Thukten Zangpo

The National CSI Development Bank Limited has merged with the Bhutan Development Bank Limited (BDB) following the approval of merger by the Registrar of Companies on October 26.

The merger happened from October 1.

On July 14, the merger of CSI bank was discussed by the merger committee appointed by the finance ministry, with member representatives from senior management of two banks after the Royal Audit Authority (RAA) asked the finance ministry to re-assess the relevance of CSI bank.

The function of the two banks, the RAA found, was overlapping.

The CSI bank had incurred consecutive losses since its inception in February 2020 and depended heavily on the government’s equity injection. The government provided 90.82 percent equivalent to Nu 712.5 million as equity injections in 2020 and Nu 185.2 million in 2021.
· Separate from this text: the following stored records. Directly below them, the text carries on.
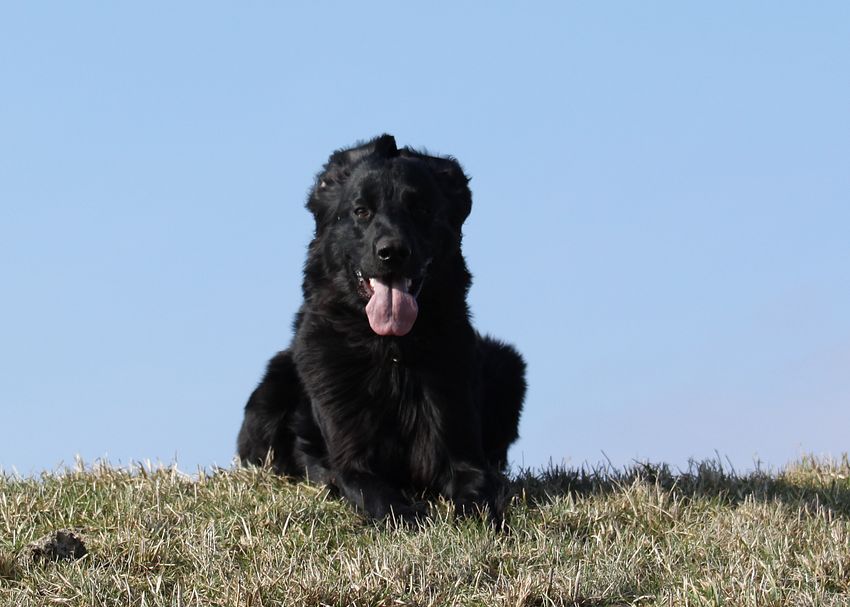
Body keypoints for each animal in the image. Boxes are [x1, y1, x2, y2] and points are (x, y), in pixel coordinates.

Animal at [237, 135, 526, 521]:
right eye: (362, 211)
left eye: (420, 210)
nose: (392, 252)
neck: (392, 353)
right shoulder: (354, 464)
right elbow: (377, 495)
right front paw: (408, 515)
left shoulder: (463, 455)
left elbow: (478, 489)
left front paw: (476, 516)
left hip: (506, 364)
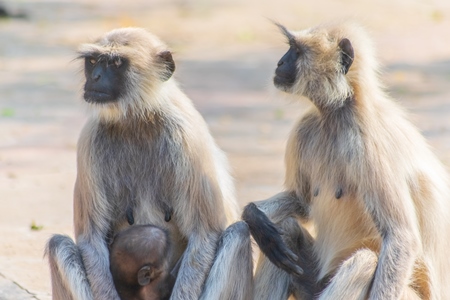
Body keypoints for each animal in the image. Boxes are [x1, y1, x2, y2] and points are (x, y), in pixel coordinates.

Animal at [45, 28, 253, 300]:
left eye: (116, 63)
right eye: (92, 61)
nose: (96, 77)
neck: (137, 118)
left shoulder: (185, 136)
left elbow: (204, 234)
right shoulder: (90, 138)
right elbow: (91, 238)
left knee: (238, 234)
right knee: (59, 244)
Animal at [243, 21, 450, 300]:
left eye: (296, 51)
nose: (280, 62)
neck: (340, 111)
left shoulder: (368, 141)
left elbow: (401, 237)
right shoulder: (306, 128)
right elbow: (301, 201)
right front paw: (254, 217)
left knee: (365, 261)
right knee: (287, 231)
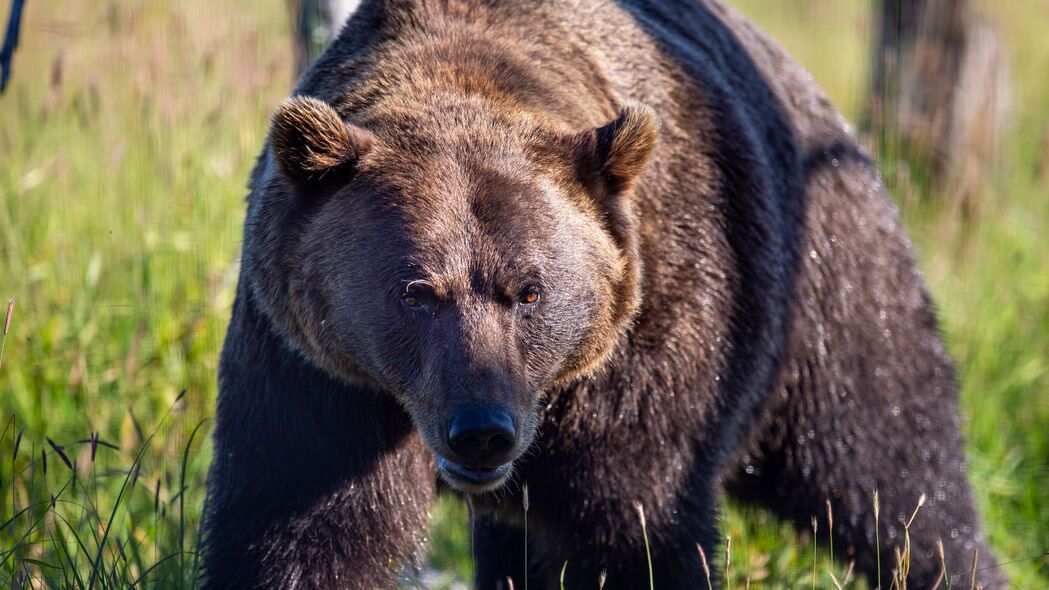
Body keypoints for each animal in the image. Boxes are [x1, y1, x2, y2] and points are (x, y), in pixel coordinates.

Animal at [202, 1, 998, 587]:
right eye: (416, 291)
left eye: (528, 291)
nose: (481, 429)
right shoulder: (320, 371)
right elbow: (305, 527)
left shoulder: (645, 352)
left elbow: (627, 529)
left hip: (826, 291)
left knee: (890, 466)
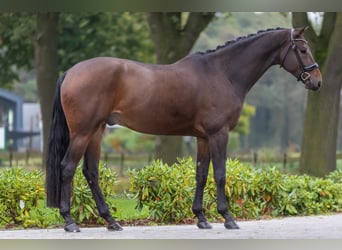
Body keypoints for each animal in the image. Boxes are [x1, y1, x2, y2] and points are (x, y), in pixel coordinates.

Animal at [46, 27, 322, 232]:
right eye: (303, 49)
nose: (317, 81)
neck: (223, 72)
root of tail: (70, 72)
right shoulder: (219, 134)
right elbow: (220, 174)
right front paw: (228, 218)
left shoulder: (203, 138)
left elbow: (201, 174)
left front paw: (201, 218)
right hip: (83, 132)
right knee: (67, 168)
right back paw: (70, 222)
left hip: (97, 131)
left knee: (91, 172)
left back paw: (111, 222)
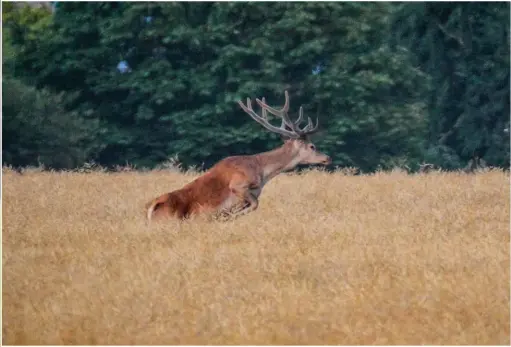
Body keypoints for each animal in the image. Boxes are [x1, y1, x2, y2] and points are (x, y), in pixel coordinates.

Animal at [147, 91, 332, 222]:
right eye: (312, 146)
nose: (327, 158)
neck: (262, 172)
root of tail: (150, 211)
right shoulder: (238, 184)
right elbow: (255, 204)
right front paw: (231, 215)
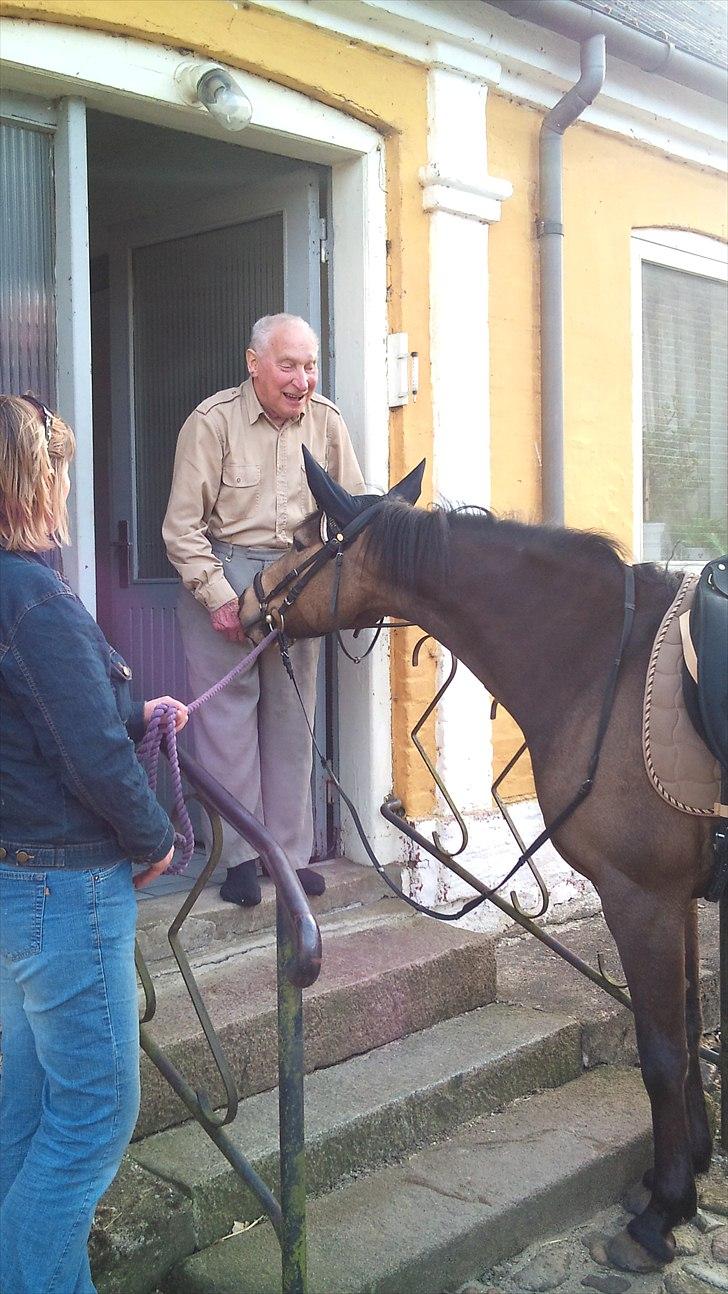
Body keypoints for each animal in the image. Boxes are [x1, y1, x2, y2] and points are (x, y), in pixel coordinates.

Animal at [240, 452, 718, 1262]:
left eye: (307, 540)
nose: (246, 602)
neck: (606, 669)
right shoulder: (676, 897)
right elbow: (686, 1028)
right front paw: (681, 1175)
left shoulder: (642, 897)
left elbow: (659, 1052)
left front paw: (663, 1215)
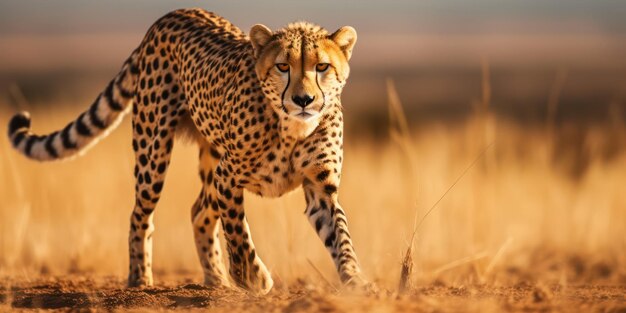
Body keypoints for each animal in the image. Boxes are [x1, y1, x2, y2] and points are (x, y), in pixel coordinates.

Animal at [6, 9, 360, 292]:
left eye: (322, 67)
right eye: (283, 66)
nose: (303, 100)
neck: (292, 127)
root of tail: (173, 14)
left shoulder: (320, 189)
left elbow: (341, 237)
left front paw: (356, 281)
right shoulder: (228, 178)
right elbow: (238, 232)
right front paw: (252, 276)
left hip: (209, 160)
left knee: (199, 211)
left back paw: (216, 280)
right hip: (154, 152)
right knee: (141, 214)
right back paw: (140, 279)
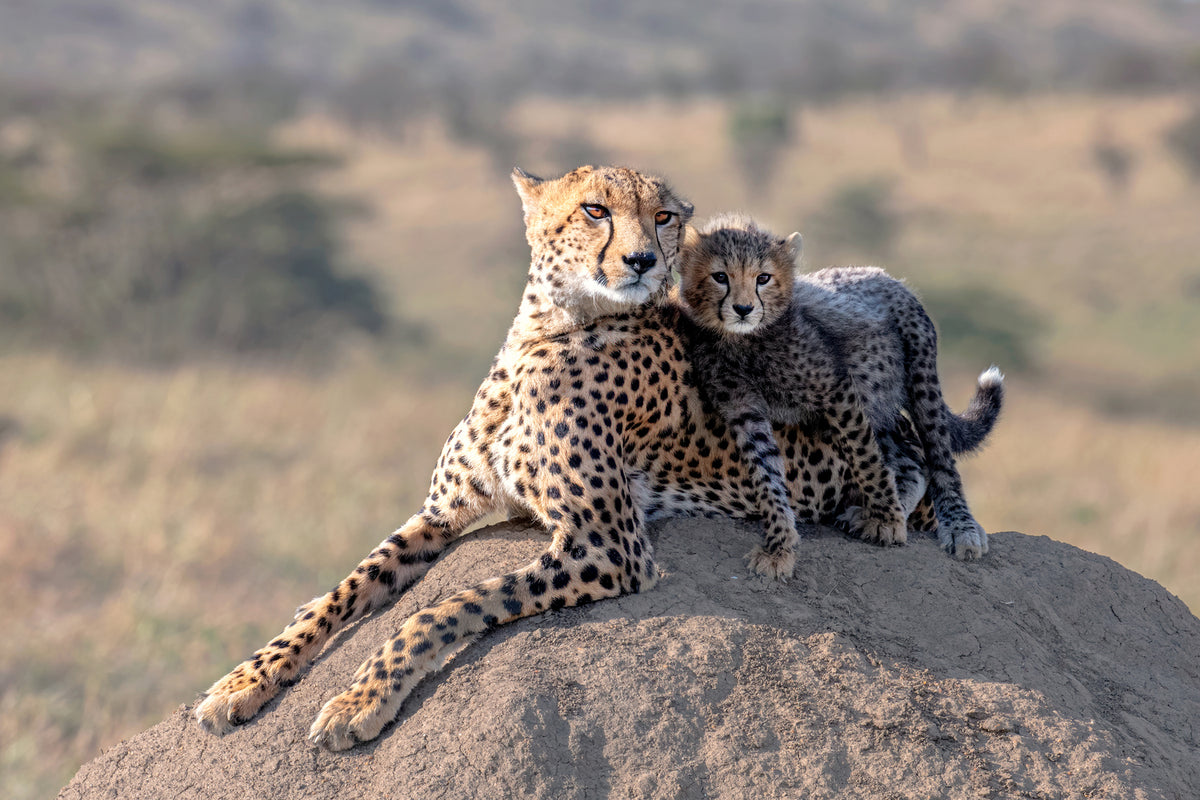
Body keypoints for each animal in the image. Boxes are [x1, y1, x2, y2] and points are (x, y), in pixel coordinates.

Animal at [196, 165, 960, 753]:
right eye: (596, 210)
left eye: (663, 217)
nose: (643, 261)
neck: (548, 330)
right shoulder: (441, 515)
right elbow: (342, 592)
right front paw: (245, 681)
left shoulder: (609, 544)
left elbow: (447, 605)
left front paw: (361, 701)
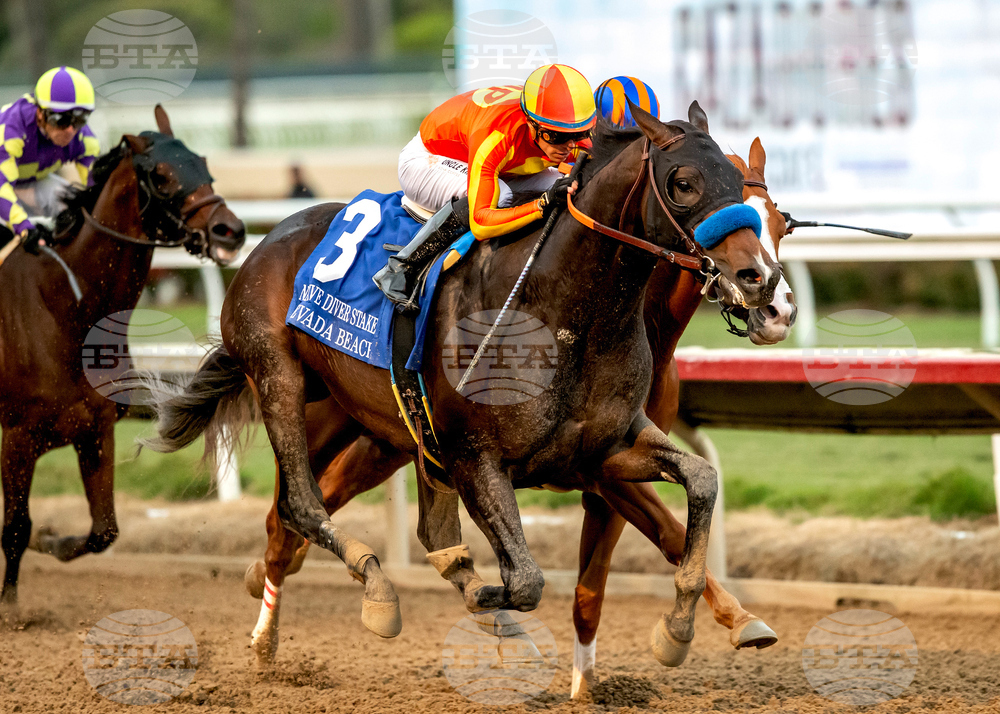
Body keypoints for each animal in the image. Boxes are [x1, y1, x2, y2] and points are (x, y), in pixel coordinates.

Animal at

On August 21, the Cabinet approved the merger and the Royal Monetary Authority authorised the merger on August 25.

According to the BDB’s press release, the approach of merger is lock-stock-and-barrel mode, which means that all assets, liabilities, employees, including legal rights and obligations of the CSI bank will be taken over by the BDB.

It added that the merger would ensure minimal disruption for continued operations and services.

“The amalgamation of BDB and the CSI bank is more than a financial transaction; it is a testament to the shared vision of both banks to provide funding to support agricultural, industrial and commercial activities of our country through combined strength and enhanced mandate of the two banks,” according to the press release.

The chief executive officer of BDB, Tshering Om, said that the merger offers an opportunity to streamline operations, enhance efficiency, and strengthen financial stability under the finance ministry.

She added that it would also provide the platform to redefine the institution’s mandate as a partner in economic development, ensuring a more robust and sustainable bank with a stable capital base in the long run.

The CSI bank employees, 39 in all, Tshering Om said, would be integrated and mapped with BDB service rule, preserving employment continuity and ensuring the welfare of the employees.

With the merger, the BDB’s core capital ratio, capital adequacy ratio and leverage ratio were projected to increase to 16.05 percent, 20.87 percent, and 10.40 percent against minimum regulatory requirement of 7.5 percent, 12.5 percent, and 5 percent respectively.

The CSI bank had assets worth Nu 2.2 billion, including active loans of Nu 1.3 billion, while its liabilities was reported at 0.94 billion.

The CSI bank has non-performing loans (NPL) ratio of 31.4 percent as of September this year.  Post-merger, Tshering Om, said that a dedicated team was established to address the bank’s NPL.

“This involves implementing a range of strategies to effectively manage NPLs, such as regular follow-ups, restructuring, and rescheduling in accordance with established guidelines,” she said.

What about customers?

The existing borrowers of the CSI bank loans’ terms and conditions will be as per the initial agreements with CSI bank, including the restructuring for existing loans. However, any new or additional loan required would be based on the BDB’s existing lending norms.

The CSI bank customers can avail the financial services from the BDB branches. The clients can continue to avail services like loan repayments from any nearest BDB branch offices to continue to use Epay, Mbob, and Mpay.